Staying in adland — I do still really like advertising you know! — I’m not sure if the new logo that 72andsunny designed for the city of LA got any chat on twitter. Cos I’m not on twitter! The design is created to allow creative industries in LA to co-opt the logo. I’m in no way a design theorist but I probably would have said something about people trying to speed things up too much, that artificially creating a canvas for user collaboration rarely works. If these things happen over time — as with the Milton Glaser NY logo then great. But to foster it from day one is — I think — a sign of weakness, not strength.

I saw too much stuff for Stranger Things. I get why Netflix did a lot of marketing, the show is a massive hit. But……there was no marketing for the first season. It was a sleeper hit. That was part of the charm. It was understated and people felt good about telling their friends about this weird show on Netflix. A discovery is so much more fun. I saw all the classic horror movie posters and an AI thing that was kind of cool but really didn’t work that well. As someone in Creative Review said, ‘Lets hope the advertising people didn’t write the actual show.’

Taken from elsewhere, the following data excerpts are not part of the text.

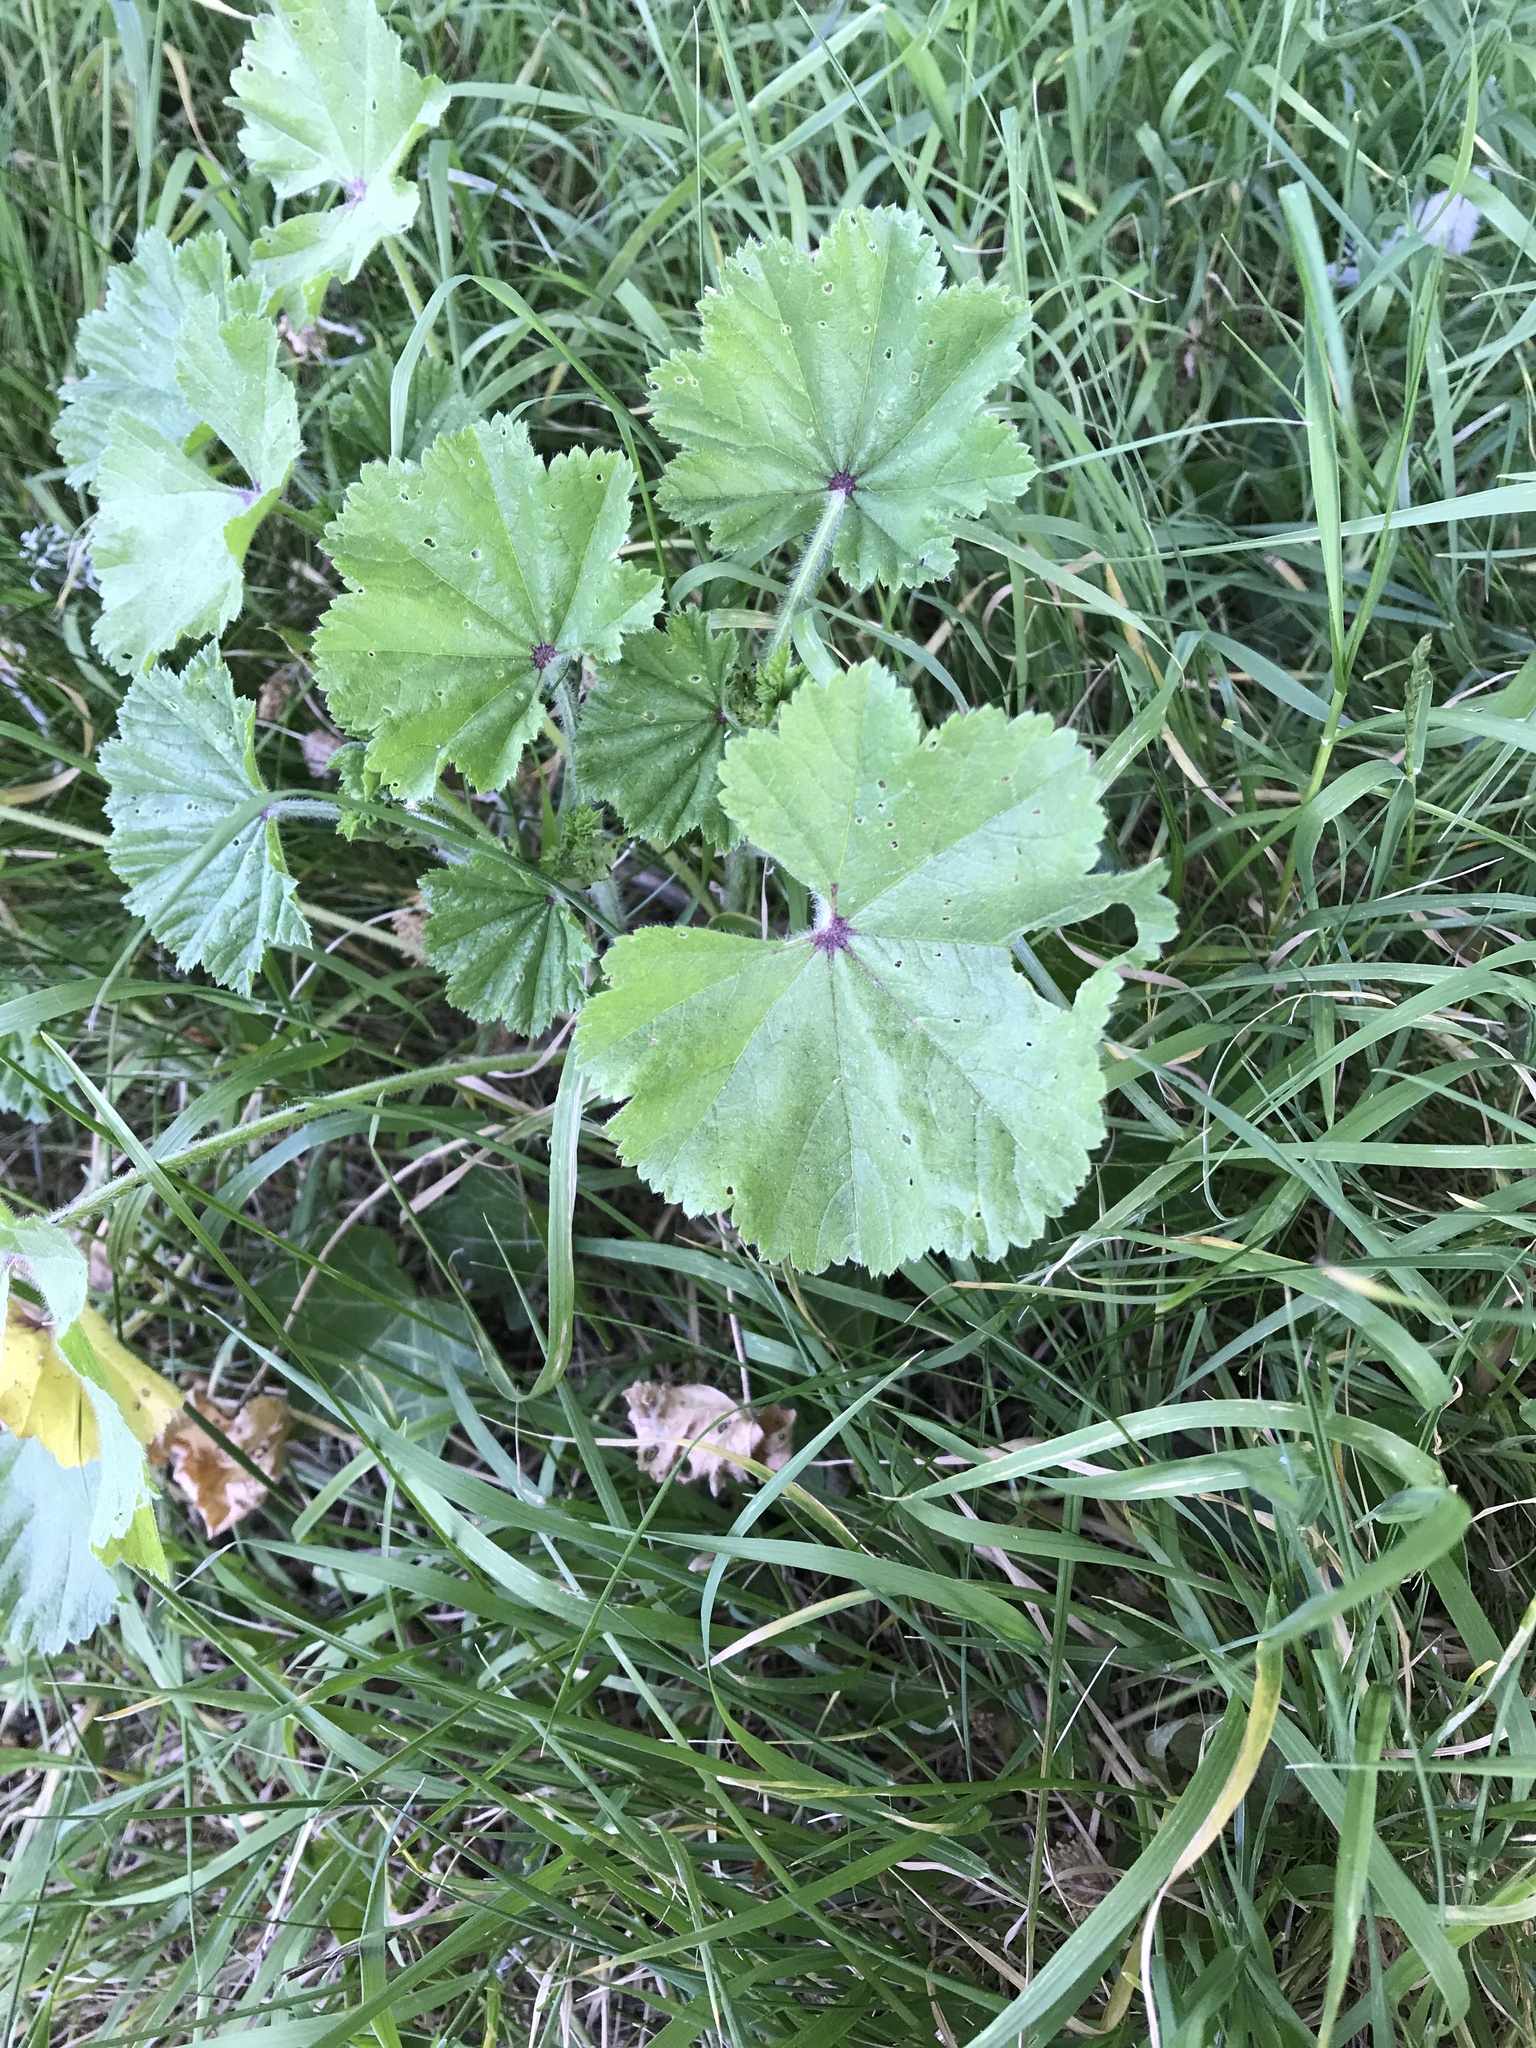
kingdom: Plantae
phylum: Tracheophyta
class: Magnoliopsida
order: Malvales
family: Malvaceae
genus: Malva
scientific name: Malva sylvestris
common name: Common mallow
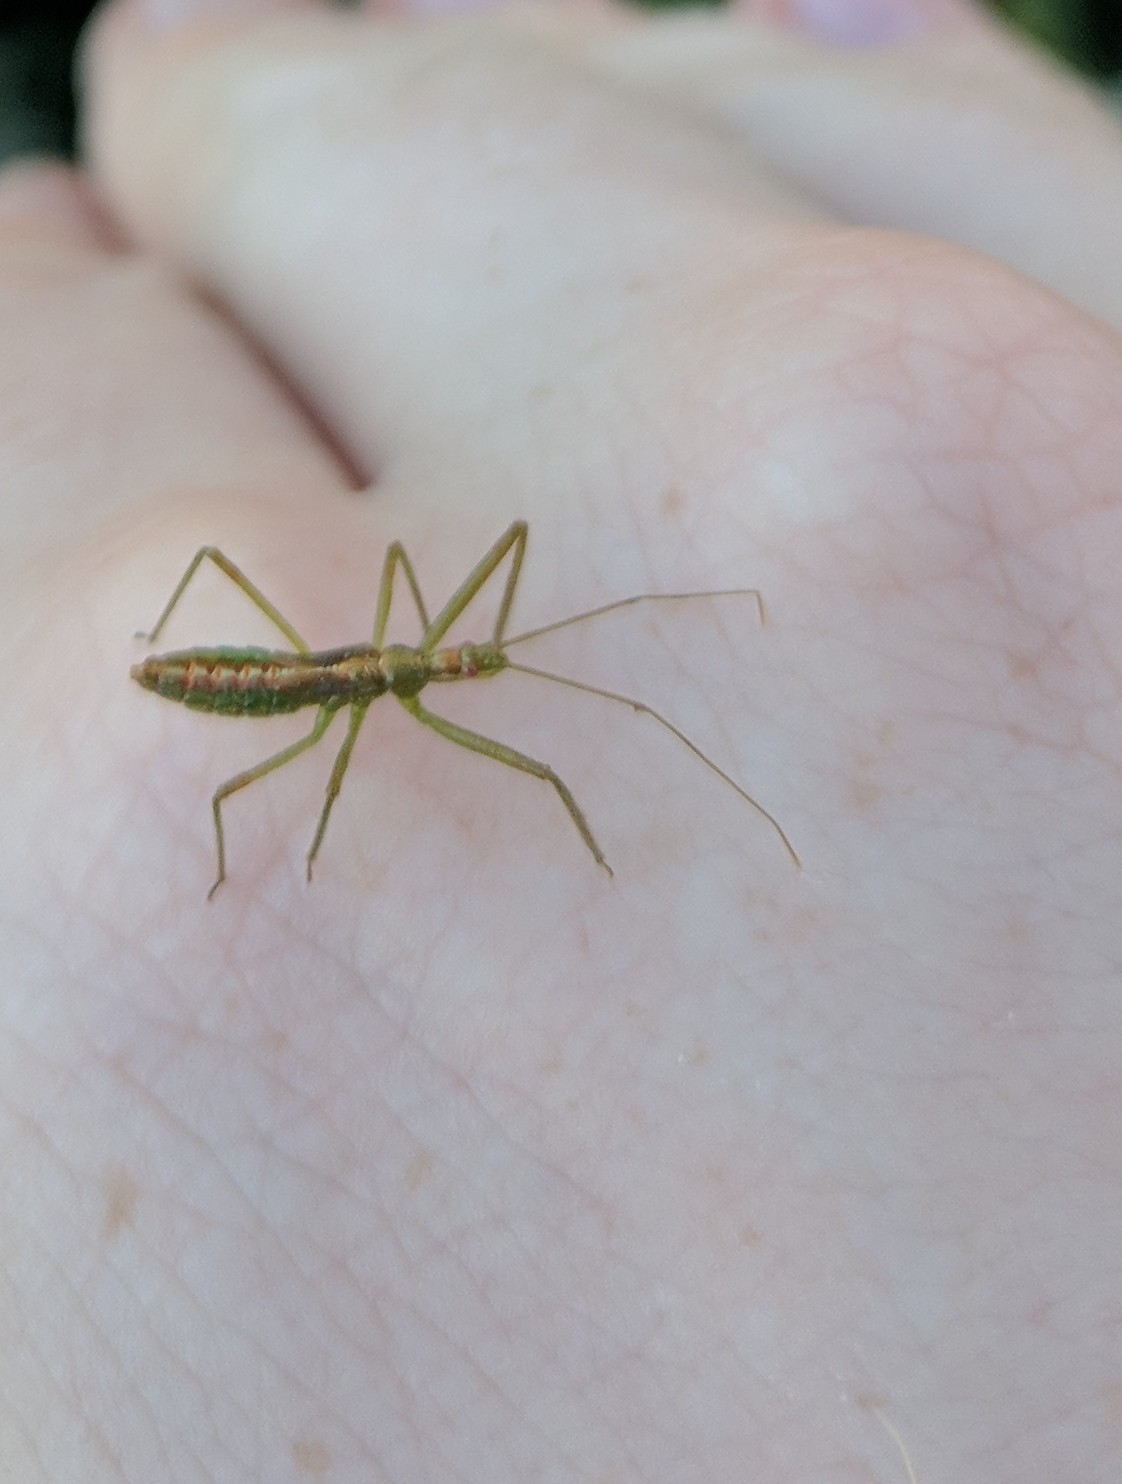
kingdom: Animalia
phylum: Arthropoda
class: Insecta
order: Hemiptera
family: Reduviidae
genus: Zelus
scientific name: Zelus luridus
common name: Pale green assassin bug
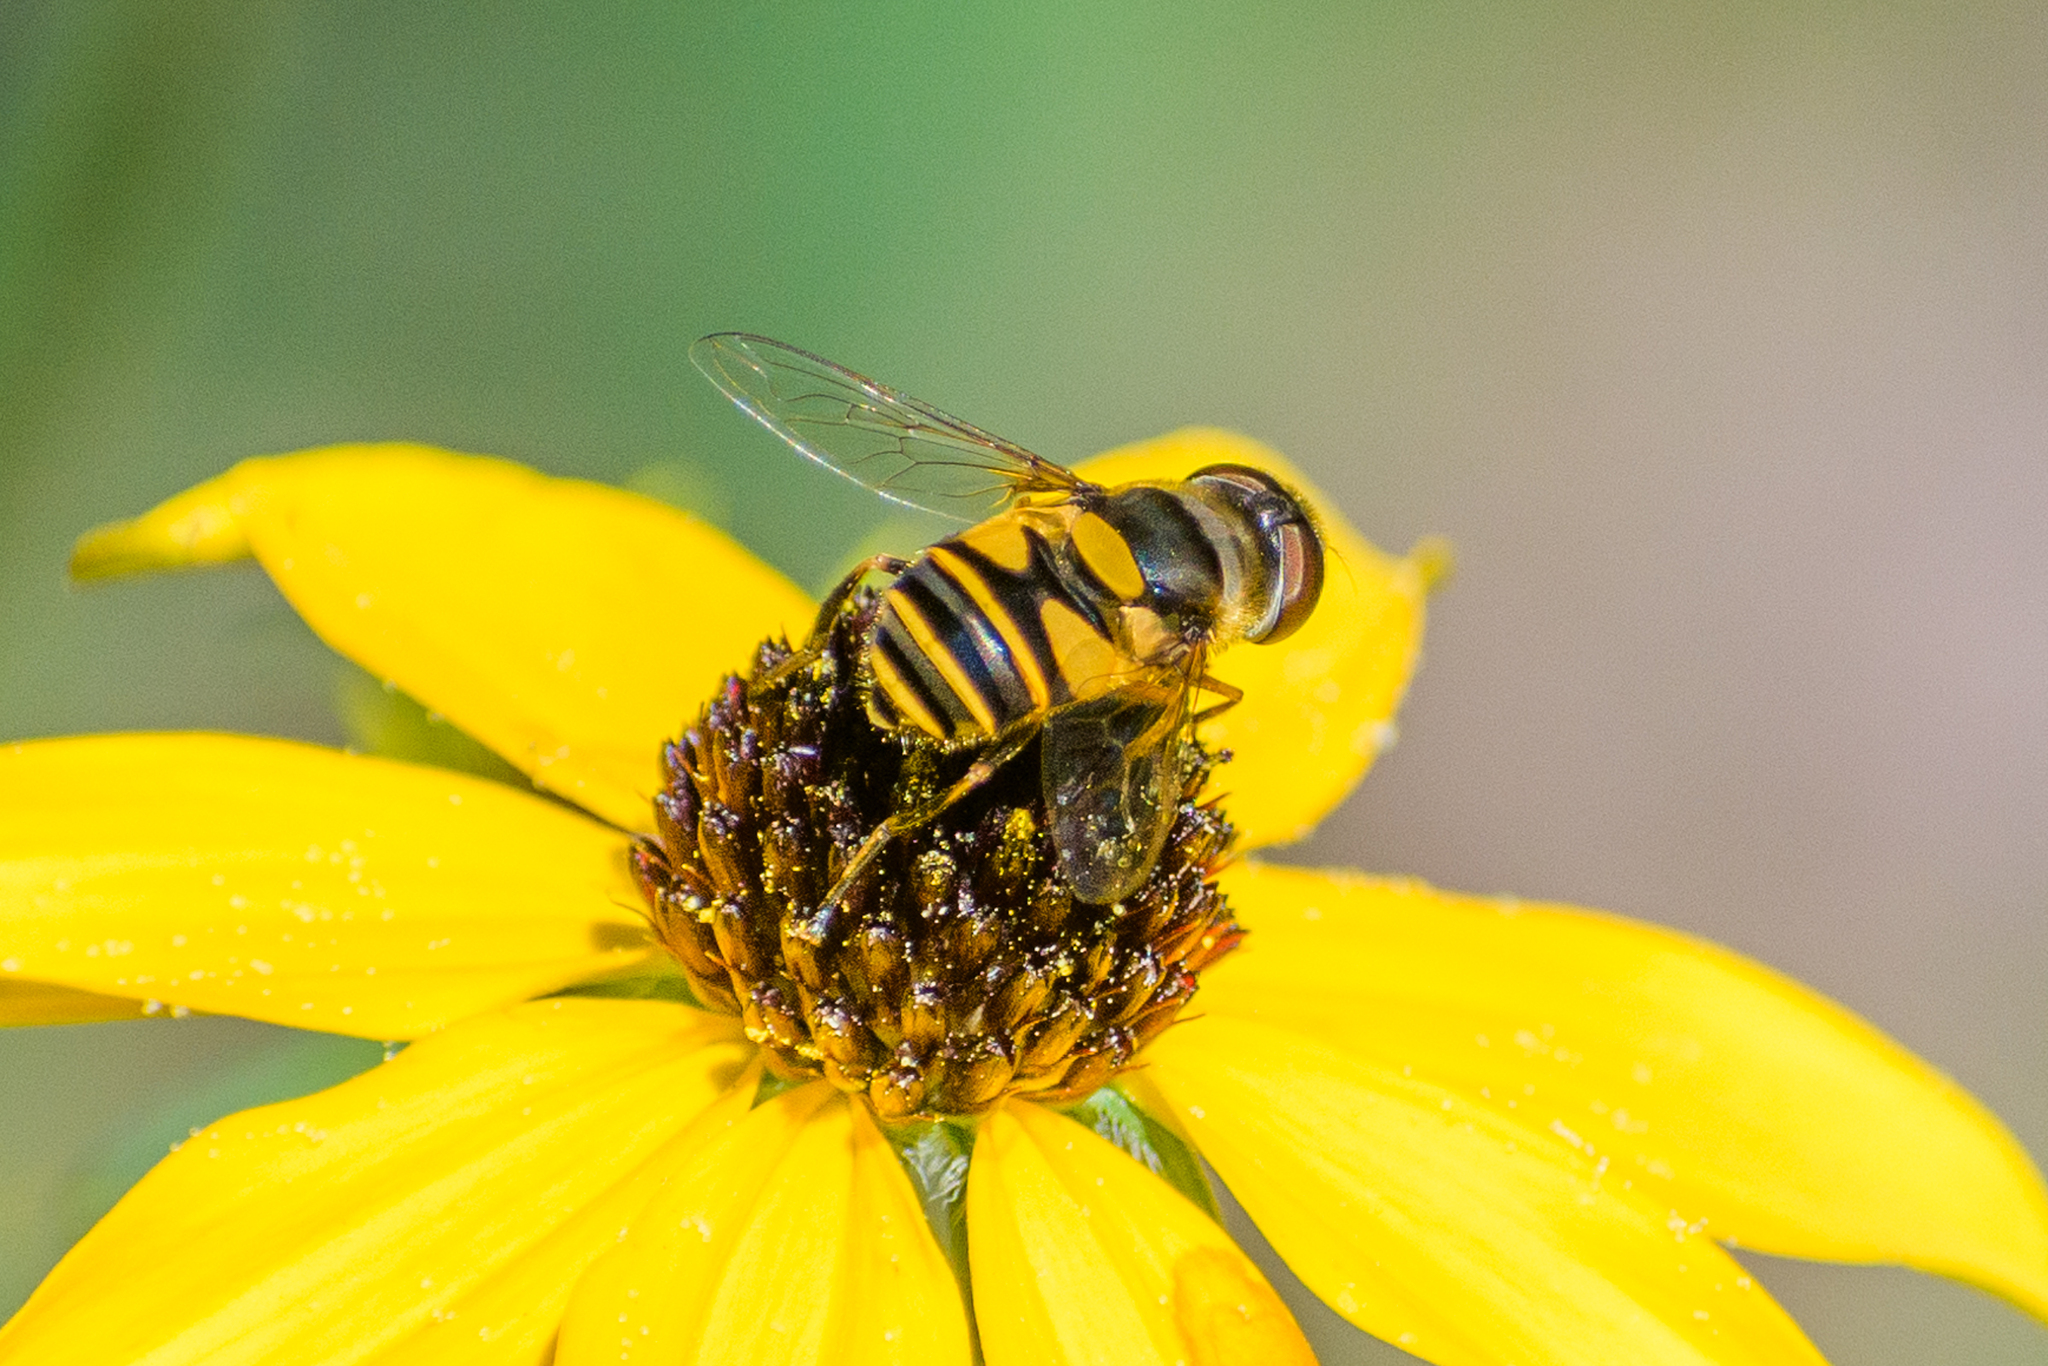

I didn’t read anything about the real horrors this week. Nothing on Trump and very little about Harvey Weinstein. I do wonder why people think Harvey Weinstein is a watershed moment rather than someone like Bill Cosby. Is it just because he’s much more powerful? Or that he’s a liberal? The notion of all industries ‘having a Harvey Weinstein’ is not going to go away any time soon. Possibly I would have tweeted something stupid about Terry Richardson being a perv. I mean everybody knew that, he never hid it. Quite the opposite. He had a giant coffee table book with his dick out. We used to have a copy at Dare. It didn’t seem wrong at the time. It seemed like art. Stupid art, but still art.

I saw this thing about Saudi Arabia giving a robot citizenship rights. I’m sure someone on twitter would have made a joke about how it has more rights than Saudi women. Again, pretty stupid.

This week in music I don’t think I found anything stellar. I only saved three songs from my discover weekly playlist — which is low — but it’s all about maintaining the quality of the algorithm.

That would not be a bad mantra for the way you approach all media: try to avoid stupidity and maintain the quality of the algorithm.